■ **Exercise**:
Please copy every line from the following entries in which the word "median" appears.

■ **The input**:
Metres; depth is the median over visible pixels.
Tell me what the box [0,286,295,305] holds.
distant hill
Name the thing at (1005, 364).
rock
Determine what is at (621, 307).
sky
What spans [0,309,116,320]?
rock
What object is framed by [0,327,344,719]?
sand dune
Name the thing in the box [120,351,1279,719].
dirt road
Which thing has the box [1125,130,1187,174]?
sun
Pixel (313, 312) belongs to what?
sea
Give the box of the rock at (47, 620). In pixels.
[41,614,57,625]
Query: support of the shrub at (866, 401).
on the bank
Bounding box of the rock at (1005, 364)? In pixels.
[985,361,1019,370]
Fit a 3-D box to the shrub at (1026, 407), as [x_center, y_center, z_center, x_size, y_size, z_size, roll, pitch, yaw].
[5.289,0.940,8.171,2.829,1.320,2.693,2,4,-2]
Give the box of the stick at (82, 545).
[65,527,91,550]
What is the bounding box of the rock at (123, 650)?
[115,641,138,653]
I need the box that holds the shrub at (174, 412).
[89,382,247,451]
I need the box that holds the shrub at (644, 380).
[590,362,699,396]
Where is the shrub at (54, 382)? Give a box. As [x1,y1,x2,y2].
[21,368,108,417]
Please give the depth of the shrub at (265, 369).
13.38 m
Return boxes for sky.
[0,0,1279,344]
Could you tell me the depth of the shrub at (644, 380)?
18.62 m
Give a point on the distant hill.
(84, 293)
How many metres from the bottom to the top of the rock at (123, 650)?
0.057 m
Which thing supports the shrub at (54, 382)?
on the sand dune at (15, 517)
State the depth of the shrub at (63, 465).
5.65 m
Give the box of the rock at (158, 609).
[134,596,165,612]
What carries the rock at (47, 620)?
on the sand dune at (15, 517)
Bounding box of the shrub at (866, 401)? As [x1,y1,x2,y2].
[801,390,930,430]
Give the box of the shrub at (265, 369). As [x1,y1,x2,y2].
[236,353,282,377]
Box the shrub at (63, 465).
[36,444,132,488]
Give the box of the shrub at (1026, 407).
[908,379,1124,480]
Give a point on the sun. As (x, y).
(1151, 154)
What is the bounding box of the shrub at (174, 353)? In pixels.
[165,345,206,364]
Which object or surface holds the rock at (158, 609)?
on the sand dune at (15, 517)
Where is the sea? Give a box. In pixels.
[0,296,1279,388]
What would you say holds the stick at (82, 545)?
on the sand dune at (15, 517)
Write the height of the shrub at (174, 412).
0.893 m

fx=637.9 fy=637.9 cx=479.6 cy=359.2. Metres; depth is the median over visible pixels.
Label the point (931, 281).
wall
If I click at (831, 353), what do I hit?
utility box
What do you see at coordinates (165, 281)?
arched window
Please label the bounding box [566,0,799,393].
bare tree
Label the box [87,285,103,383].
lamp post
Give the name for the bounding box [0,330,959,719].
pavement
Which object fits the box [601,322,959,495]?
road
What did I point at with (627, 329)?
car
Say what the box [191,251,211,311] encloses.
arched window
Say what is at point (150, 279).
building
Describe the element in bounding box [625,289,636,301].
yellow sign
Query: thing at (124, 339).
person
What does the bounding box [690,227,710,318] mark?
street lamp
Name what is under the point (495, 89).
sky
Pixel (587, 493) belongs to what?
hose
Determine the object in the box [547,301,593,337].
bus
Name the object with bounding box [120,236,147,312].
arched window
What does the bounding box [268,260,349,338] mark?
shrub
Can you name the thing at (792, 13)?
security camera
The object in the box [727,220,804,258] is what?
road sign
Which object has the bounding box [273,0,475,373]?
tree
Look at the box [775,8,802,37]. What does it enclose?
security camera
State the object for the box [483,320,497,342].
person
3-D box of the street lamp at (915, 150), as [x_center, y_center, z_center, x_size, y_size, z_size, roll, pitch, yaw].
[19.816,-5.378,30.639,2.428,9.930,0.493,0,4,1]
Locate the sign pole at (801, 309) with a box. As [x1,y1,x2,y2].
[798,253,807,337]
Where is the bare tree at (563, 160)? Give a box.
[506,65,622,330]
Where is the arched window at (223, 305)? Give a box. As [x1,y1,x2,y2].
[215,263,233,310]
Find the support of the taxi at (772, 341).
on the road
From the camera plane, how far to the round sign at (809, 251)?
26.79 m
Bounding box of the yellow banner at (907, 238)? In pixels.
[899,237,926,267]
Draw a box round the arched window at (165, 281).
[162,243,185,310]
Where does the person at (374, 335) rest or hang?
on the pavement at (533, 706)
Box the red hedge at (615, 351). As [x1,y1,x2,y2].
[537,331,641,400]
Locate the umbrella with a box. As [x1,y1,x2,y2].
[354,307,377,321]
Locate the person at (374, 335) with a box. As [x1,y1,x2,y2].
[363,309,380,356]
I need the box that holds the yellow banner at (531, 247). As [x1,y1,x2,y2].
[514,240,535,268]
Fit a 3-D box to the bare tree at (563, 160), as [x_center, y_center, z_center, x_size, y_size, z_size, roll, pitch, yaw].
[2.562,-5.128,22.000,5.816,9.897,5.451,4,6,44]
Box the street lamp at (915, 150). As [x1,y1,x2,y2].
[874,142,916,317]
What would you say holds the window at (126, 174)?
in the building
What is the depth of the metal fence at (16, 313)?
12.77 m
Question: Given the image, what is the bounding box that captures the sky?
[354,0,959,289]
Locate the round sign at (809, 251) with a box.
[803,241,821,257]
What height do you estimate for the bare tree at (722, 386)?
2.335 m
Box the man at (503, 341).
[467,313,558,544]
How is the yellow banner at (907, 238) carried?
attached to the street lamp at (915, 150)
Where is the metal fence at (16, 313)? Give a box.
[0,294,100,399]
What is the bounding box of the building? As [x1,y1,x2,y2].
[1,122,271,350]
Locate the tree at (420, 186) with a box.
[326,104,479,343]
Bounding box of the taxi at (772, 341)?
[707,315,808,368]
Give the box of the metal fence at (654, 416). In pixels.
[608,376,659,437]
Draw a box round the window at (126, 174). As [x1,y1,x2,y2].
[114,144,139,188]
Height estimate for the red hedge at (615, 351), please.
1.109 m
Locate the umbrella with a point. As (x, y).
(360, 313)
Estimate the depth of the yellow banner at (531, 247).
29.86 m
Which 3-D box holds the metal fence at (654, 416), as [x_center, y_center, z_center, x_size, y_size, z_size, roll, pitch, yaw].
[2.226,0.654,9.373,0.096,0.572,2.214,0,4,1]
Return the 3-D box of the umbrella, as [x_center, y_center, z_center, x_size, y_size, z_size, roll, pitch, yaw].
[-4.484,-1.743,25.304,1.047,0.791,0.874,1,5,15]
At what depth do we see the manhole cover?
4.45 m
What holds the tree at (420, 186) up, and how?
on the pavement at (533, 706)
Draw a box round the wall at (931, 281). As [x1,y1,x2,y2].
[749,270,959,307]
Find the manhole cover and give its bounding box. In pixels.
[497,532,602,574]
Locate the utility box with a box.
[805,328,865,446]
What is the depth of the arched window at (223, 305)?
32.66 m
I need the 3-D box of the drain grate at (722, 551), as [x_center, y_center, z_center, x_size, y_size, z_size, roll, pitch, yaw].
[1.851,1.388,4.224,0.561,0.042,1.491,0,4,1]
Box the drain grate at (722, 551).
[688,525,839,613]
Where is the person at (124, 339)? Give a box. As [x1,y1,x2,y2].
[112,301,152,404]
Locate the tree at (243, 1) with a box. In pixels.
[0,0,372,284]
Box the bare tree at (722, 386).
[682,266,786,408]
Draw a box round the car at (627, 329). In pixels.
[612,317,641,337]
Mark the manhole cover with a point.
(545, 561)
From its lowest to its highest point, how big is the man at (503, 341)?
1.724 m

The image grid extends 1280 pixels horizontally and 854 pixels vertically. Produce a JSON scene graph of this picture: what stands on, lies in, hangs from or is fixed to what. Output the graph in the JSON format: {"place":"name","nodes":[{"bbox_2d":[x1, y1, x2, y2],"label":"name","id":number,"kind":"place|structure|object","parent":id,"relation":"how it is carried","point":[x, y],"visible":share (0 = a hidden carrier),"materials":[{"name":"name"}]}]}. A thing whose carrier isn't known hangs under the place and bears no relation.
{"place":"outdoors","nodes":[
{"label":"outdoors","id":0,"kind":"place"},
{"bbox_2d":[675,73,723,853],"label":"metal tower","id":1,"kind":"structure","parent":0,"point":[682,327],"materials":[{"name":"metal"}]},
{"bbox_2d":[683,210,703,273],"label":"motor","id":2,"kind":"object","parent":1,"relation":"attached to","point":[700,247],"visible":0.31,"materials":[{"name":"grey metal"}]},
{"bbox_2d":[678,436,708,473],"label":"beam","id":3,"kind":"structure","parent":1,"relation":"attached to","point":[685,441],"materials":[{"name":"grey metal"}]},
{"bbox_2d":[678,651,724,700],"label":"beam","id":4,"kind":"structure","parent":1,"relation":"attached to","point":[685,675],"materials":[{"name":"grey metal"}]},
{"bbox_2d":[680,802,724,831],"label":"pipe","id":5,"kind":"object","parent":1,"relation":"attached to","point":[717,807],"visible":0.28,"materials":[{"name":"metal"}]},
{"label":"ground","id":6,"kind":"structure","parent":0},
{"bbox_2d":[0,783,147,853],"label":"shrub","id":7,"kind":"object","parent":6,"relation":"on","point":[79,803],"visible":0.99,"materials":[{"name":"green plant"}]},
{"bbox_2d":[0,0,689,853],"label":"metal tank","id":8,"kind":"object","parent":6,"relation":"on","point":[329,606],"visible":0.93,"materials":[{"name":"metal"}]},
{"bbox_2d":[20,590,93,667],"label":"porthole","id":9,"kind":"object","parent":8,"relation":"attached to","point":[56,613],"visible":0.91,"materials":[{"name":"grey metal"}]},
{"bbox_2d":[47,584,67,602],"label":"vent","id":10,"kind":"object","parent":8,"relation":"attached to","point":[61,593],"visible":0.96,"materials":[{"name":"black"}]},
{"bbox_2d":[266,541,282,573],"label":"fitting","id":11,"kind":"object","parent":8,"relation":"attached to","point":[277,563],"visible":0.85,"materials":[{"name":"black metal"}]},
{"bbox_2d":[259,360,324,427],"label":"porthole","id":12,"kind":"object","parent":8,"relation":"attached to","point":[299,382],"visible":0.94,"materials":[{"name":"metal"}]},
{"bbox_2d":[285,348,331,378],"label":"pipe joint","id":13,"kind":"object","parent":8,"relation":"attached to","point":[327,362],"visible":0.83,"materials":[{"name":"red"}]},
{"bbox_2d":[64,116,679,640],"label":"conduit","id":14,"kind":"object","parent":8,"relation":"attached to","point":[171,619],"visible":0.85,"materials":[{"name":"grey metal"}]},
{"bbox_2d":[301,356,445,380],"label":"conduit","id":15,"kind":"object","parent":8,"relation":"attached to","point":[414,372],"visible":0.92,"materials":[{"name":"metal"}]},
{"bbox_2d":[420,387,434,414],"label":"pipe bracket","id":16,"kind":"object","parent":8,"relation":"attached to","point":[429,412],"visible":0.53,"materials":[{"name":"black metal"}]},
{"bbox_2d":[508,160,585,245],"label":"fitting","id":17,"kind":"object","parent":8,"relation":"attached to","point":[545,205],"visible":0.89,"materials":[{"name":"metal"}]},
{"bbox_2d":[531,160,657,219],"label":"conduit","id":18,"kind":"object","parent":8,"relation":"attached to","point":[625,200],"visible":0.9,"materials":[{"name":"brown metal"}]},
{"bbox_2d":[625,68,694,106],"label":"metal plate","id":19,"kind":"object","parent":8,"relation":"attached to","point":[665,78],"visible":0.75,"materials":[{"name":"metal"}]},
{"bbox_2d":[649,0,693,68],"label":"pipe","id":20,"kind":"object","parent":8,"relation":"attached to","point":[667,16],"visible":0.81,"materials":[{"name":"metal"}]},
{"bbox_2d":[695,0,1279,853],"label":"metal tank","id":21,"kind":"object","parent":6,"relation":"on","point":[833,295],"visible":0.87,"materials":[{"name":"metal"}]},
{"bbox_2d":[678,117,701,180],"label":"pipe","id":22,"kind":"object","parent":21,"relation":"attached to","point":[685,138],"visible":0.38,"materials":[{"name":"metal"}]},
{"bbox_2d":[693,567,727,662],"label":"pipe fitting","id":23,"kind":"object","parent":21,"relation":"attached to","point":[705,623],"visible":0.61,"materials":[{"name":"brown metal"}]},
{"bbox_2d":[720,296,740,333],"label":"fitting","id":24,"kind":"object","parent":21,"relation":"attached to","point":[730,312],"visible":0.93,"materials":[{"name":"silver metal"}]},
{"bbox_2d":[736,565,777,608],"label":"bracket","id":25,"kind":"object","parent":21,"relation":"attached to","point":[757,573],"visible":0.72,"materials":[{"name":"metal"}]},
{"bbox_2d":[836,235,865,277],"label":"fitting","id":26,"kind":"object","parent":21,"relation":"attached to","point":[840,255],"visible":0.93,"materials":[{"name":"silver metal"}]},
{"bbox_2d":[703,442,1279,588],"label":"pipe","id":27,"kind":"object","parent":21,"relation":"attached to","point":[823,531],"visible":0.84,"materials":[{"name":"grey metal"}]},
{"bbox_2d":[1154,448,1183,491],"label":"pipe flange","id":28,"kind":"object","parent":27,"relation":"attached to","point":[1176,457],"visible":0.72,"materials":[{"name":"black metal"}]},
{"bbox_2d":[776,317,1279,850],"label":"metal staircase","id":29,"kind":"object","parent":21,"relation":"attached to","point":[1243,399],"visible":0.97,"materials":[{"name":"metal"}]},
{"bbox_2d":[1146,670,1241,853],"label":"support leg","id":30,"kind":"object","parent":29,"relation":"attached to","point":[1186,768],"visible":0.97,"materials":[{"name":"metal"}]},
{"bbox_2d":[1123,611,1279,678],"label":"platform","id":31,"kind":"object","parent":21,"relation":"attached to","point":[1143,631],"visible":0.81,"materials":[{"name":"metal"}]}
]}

■ **Answer box**:
Metres; depth is the median over visible pixels.
fx=637.9 fy=637.9 cx=479.6 cy=359.2. Metres; depth is the median over visible pixels.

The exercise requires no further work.